An assessment engine reliably evaluates performance using automated, consistent criteria.


Knowledge Tracing

Knowledge tracing tracks how well learners understand concepts and predicts future performance.


AI-Enhanced Tutoring

AI-enhanced tutoring combines explanatory AI with personalized task support.


Generative Learning Content

Generative learning content is created by AI, such as exercises, examples, explanations, or quizzes.


Learning Barrier Detection

Learning barrier detection identifies obstacles such as overload or comprehension issues.


Pedagogical AI Models

Pedagogical AI models incorporate learning psychology, motivation, and didactic principles.


Cognitive Computing

Cognitive computing simulates human thought processes to make learning systems more natural and intuitive.


Motivation Analysis

Motivation analysis helps identify risks of disengagement and dropout.


Intention Recognition

Intention recognition detects learner goals and signals to suggest appropriate content.

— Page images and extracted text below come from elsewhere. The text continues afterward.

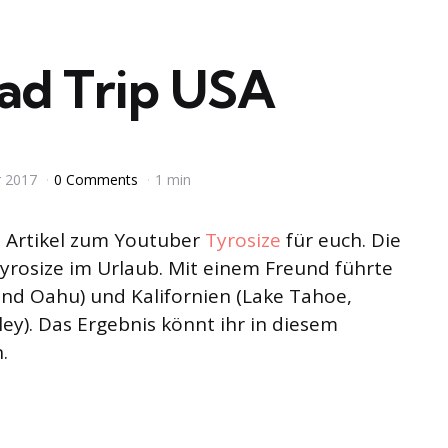
oad Trip USA
r 2017
0 Comments
1 min
n Artikel zum Youtuber
Tyrosize
für euch. Die
rosize im Urlaub. Mit einem Freund führte
 und Oahu) und Kalifornien (Lake Tahoe,
ley). Das Ergebnis könnt ihr in diesem
.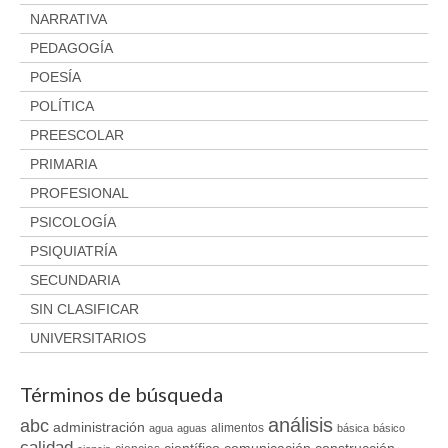
NARRATIVA
PEDAGOGÍA
POESÍA
POLÍTICA
PREESCOLAR
PRIMARIA
PROFESIONAL
PSICOLOGÍA
PSIQUIATRÍA
SECUNDARIA
SIN CLASIFICAR
UNIVERSITARIOS
Términos de búsqueda
análisis
abc
administración
alimentos
agua
aguas
básica
básico
calidad
científico
comunicación
construcción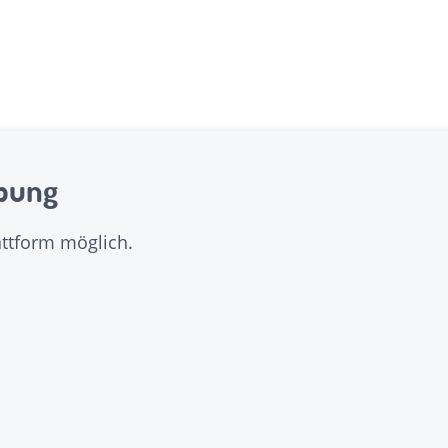
bung
attform möglich.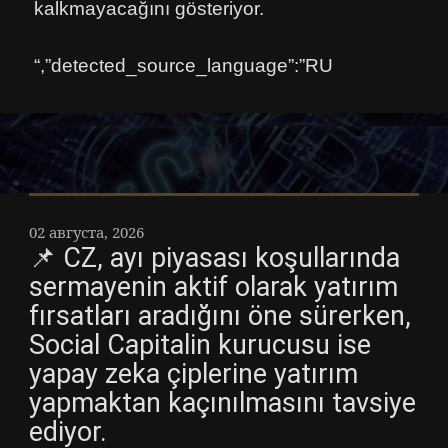
kalkmayacağını gösteriyor.
“,”detected_source_language”:”RU
02 августа, 2026
📌 CZ, ayı piyasası koşullarında
sermayenin aktif olarak yatırım
fırsatları aradığını öne sürerken,
Social Capitalin kurucusu ise
yapay zeka çiplerine yatırım
yapmaktan kaçınılmasını tavsiye
ediyor.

GDPR (General Data Protection Regulation)

GDPR is the European Union’s data protection framework. For organizations operating in or with the EU, it defines how personal data must be processed, documented, and protected. Arvelindo is designed to support GDPR-compliant learning operations.


Audit Readiness

Audit readiness describes the ability to provide transparent, traceable documentation of learning activities and outcomes. This is particularly relevant for organizations in regulated or public-sector environments.


Data Processing Agreement (DPA)

A data processing agreement defines responsibilities between a platform provider and an organization regarding personal data processing. DPAs are a standard requirement in European and international enterprise contexts.


Public Sector Compliance

Public sector compliance refers to meeting regulatory, documentation, and accountability requirements specific to government and publicly funded organizations.